TASK REQUIREMENTS:
Your reply should hold exactly the lines from the one that contains "index pip: (32, 796)" through the end of the data. Repeat them word for word.

ENTRIES SHOWN:
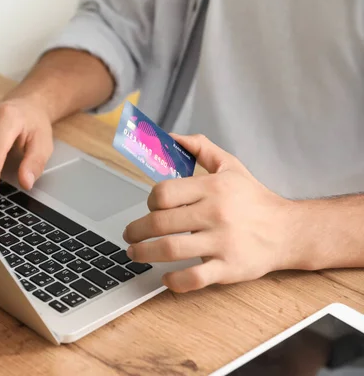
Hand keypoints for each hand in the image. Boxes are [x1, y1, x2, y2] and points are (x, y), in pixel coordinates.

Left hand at [123, 134, 304, 292]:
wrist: (289, 231)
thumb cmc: (254, 199)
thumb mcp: (230, 166)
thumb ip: (200, 147)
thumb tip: (171, 137)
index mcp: (213, 187)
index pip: (164, 193)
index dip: (150, 201)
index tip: (151, 207)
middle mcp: (215, 214)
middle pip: (160, 222)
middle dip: (136, 231)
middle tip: (129, 235)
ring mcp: (222, 243)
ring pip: (170, 249)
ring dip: (144, 253)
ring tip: (135, 253)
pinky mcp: (228, 268)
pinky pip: (194, 278)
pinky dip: (174, 280)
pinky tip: (165, 277)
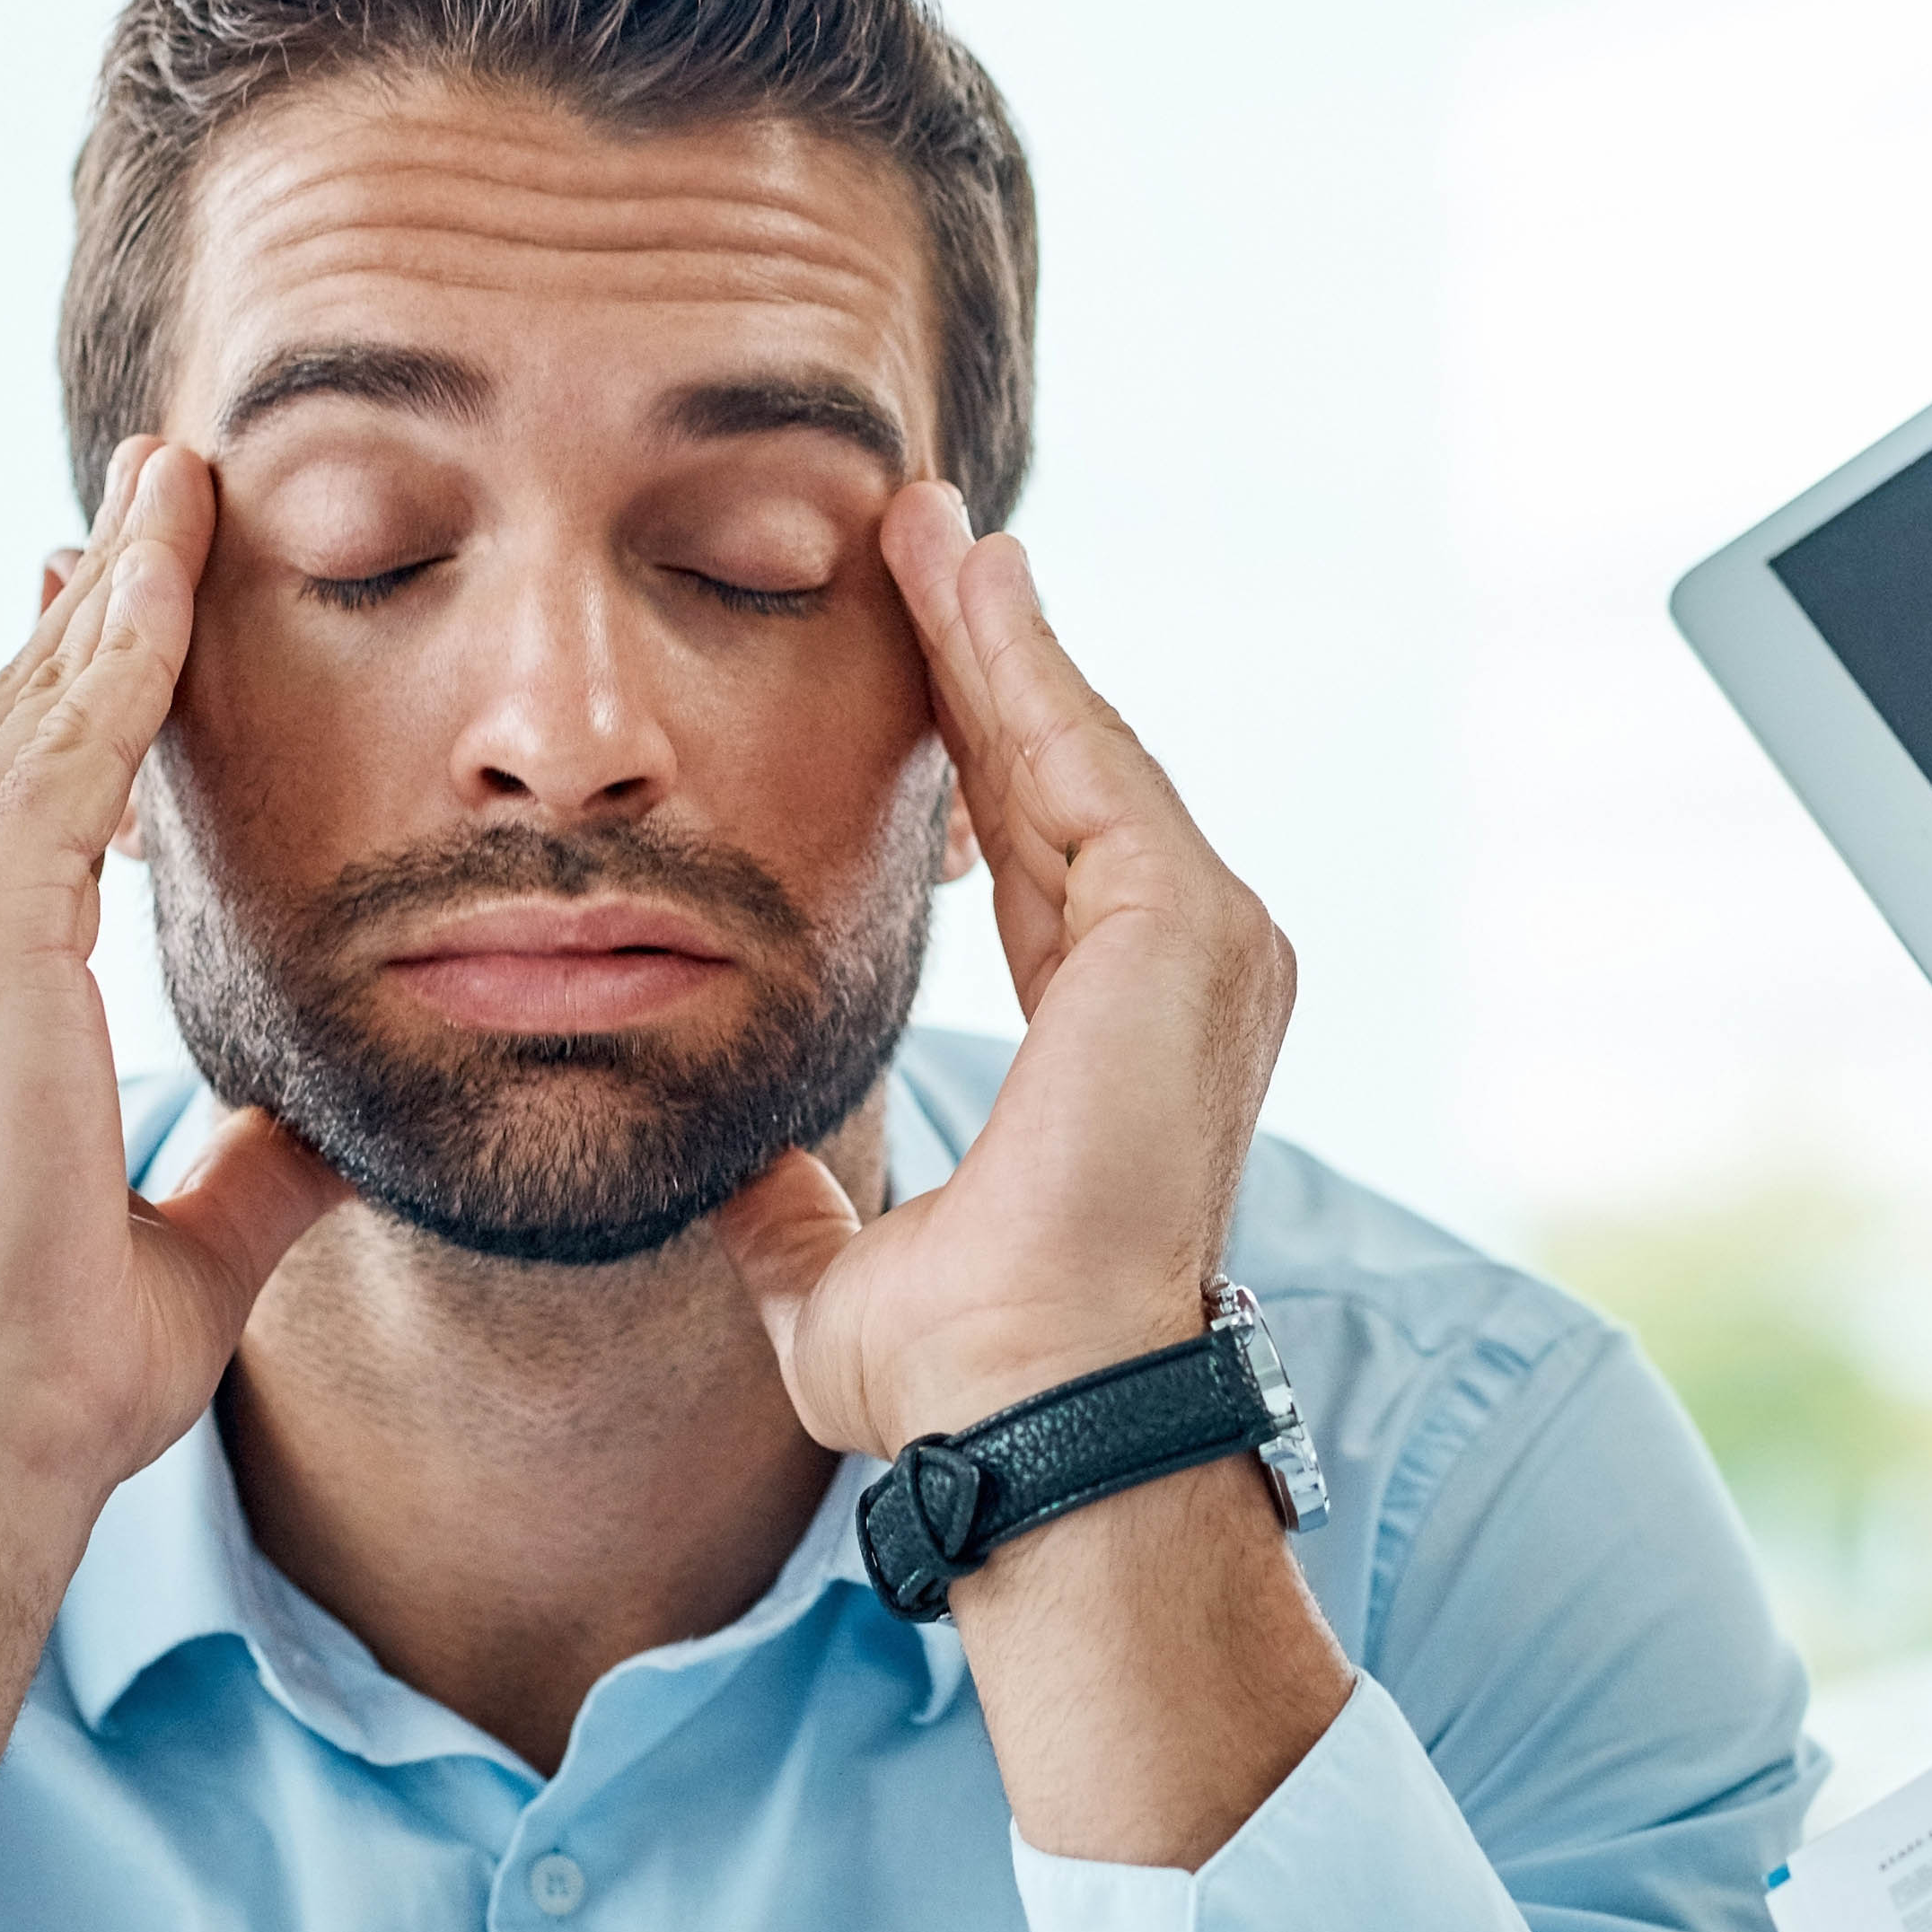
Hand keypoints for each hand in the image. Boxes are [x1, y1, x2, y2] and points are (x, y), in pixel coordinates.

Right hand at [0, 442, 343, 1869]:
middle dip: (99, 596)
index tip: (142, 594)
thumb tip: (340, 1133)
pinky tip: (160, 570)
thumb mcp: (195, 1245)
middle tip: (165, 478)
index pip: (32, 796)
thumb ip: (256, 1170)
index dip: (91, 686)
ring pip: (33, 711)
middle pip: (22, 720)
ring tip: (178, 478)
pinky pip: (51, 762)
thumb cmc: (46, 1372)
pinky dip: (108, 655)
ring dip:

OUTPUT:
index pip: (32, 796)
thumb ip: (256, 1170)
index dip: (91, 686)
ring pip: (33, 711)
middle pip: (22, 720)
ring tip: (178, 478)
pinky pip: (51, 762)
thumb cmc: (46, 1372)
pinky dip: (108, 655)
ring dip:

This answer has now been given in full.